* _Task goal_
The answer should be a single number: how many lines of the entries below hold the word "round".
+--
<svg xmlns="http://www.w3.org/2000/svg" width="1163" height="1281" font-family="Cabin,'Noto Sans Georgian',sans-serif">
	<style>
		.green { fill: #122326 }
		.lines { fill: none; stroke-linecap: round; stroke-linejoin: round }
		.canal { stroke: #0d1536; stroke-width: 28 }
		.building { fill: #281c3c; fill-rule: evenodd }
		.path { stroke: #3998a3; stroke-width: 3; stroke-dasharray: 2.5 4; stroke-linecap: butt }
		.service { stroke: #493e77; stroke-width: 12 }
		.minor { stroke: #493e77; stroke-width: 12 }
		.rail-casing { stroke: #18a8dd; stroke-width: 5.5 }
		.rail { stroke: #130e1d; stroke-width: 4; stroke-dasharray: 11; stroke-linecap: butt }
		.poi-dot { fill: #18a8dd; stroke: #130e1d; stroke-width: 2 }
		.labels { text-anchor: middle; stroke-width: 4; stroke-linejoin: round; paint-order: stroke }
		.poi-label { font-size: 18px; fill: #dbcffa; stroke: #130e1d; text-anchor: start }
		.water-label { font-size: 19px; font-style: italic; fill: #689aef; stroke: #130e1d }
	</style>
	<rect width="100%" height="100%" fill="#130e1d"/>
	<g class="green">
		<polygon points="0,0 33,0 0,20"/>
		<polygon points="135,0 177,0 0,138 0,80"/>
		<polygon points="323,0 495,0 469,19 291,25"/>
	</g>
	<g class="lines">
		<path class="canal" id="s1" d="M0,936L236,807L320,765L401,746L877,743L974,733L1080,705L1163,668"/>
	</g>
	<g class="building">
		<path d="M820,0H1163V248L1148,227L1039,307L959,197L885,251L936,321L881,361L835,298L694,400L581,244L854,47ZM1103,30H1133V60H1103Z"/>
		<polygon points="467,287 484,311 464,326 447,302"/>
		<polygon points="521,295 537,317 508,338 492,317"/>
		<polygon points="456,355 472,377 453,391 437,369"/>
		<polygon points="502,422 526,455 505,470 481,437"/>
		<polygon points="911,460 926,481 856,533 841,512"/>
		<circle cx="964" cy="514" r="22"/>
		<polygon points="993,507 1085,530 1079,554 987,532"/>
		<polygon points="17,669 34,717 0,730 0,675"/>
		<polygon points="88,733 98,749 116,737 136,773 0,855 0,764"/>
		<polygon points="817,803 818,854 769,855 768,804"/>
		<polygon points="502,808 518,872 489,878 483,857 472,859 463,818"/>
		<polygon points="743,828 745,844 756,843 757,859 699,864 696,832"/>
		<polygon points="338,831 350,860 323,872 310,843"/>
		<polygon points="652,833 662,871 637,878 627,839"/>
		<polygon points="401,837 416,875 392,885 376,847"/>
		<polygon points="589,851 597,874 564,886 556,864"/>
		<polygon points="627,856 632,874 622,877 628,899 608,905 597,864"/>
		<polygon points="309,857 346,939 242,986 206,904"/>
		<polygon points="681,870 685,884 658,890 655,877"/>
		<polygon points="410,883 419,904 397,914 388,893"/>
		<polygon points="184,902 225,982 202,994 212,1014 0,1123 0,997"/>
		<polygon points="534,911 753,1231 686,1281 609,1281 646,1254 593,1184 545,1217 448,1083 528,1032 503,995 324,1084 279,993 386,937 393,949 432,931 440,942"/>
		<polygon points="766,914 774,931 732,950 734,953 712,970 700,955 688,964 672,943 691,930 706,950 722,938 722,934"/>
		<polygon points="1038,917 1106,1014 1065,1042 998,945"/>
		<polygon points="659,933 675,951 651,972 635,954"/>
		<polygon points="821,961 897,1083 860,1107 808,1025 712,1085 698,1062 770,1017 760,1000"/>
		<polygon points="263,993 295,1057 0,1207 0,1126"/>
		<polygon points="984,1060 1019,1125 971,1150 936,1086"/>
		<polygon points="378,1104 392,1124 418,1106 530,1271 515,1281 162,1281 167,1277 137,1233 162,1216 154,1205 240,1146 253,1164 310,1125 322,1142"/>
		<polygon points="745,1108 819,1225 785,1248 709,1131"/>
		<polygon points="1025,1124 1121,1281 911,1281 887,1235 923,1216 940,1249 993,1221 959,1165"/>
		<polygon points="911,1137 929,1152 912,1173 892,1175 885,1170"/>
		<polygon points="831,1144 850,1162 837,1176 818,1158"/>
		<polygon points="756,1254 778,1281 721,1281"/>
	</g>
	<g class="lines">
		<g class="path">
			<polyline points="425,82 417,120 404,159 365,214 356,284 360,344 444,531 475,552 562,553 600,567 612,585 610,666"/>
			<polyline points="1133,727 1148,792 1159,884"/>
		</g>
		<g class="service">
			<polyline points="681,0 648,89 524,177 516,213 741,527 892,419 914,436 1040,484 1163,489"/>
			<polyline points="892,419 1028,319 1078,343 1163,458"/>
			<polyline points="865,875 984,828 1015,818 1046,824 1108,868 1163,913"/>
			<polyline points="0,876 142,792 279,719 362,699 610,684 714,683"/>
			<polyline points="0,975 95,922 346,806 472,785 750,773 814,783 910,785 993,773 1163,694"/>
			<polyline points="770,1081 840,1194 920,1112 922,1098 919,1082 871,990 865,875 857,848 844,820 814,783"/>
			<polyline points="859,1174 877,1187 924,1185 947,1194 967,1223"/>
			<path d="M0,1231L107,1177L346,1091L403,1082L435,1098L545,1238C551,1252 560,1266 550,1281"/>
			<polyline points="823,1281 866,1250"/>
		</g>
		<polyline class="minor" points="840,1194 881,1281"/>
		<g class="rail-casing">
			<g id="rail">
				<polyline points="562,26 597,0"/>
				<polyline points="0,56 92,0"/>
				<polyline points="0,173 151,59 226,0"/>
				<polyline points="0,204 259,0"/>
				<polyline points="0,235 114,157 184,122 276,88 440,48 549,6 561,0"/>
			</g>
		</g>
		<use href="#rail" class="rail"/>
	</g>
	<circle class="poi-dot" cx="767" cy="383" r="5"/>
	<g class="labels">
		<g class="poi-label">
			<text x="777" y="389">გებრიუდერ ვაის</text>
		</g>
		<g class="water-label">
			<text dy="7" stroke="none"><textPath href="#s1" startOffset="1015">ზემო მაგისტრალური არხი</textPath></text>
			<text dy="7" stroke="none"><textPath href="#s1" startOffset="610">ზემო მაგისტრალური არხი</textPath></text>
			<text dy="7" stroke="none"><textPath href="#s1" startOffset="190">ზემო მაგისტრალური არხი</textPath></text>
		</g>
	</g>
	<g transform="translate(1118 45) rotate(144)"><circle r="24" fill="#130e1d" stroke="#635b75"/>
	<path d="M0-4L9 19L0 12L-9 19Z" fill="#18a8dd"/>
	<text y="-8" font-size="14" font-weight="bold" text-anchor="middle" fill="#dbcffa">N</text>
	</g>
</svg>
+--
* _Task output_
2